Andy, I've attached three files (main.c, LCD.h and LCD.c) for review - the init code is from line 13 of LCD.c. Thanks for your comments - hopefully you will be able to see I've given plenty of delay between instructions/bytes - perhaps even overkill.

pqass, many thanks for your comments too. Noted on the delays (I do have a 2s delay in main.c before init, but have changed the first delay in init to 75ms). I will optimise the delays after bytes when I (hopefully!) can get this to work. I will also condense the send_cmd/data functions as you point out - thanks! Nops() are mostly only there to give a convenient line for me to place a breakpoint for the debugger. I will also remove those at a later stage, but they shouldn't affect the function/non-functionality of the LCD in this regard?

Forgive me, but I think I am performing the 3 byte incantation as per pg 46 - the 000011 (RS, RW, 7,6,5,4) byte is given by the three "LCD_CURSORSHIFT | LCD_FUNCTIONSET | LCD_NOBACKLIGHT" lines - or have I misused these? I have tried illustrating how I think the figure on pg 46 lines up with my plan.ods and the measured data on the I2C lines. Apologies for the messy red lines, but I hope it illustrates how I think they corroborate.

pqass:

--- Quote from: PerArdua on June 27, 2022, 02:58:39 pm ---Forgive me, but I think I am performing the 3 byte incantation as per pg 46 - the 000011 (RS, RW, 7,6,5,4) byte is given by the three "LCD_CURSORSHIFT | LCD_FUNCTIONSET | LCD_NOBACKLIGHT" lines - or have I misused these?
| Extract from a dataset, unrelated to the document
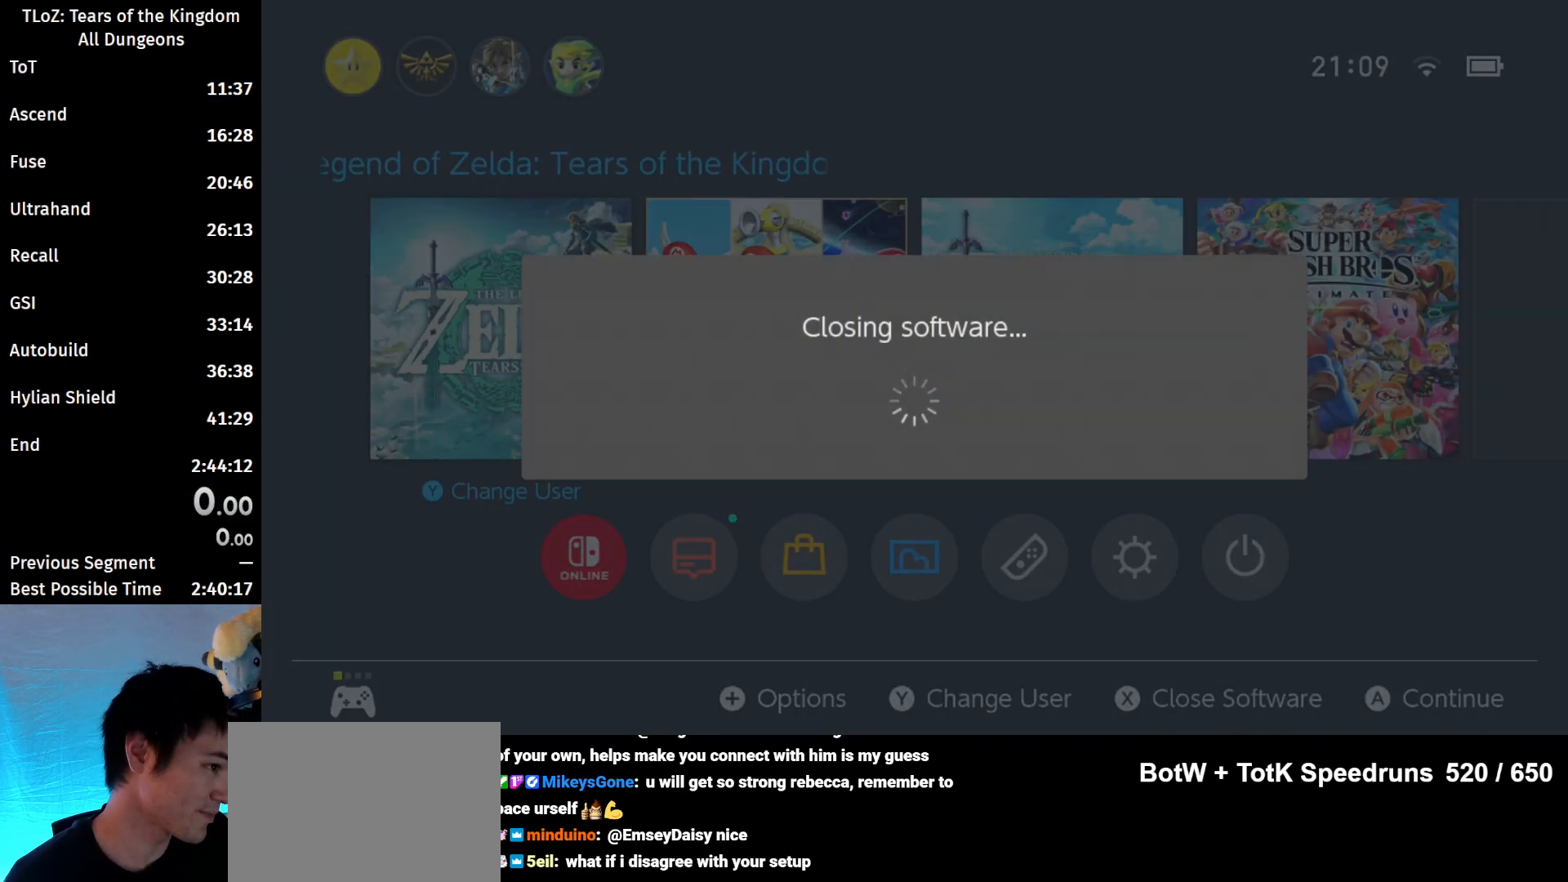
{"buttons": [], "left_stick": "center", "right_stick": "center", "events": []}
I have tried illustrating how I think the figure on pg 46 lines up with my plan.ods and the measured data on the I2C lines. Apologies for the messy red lines, but I hope it illustrates how I think they corroborate.

--- End quote ---

Yeah, I now see you are doing the 3 byte incantation.  Then I suspected that after going into 4bit mode, you weren't sending two bytes per command. But then I noticed that you switched to using the LCD_send_cmd() call which does breakout lower and upper nibbles and sends them as two bytes.

However, your init code differs from mine in that I send a LCD_DISPLAYON command whereas you send LCD_DISPLAYOFF.  And therefore, nothing is displayed?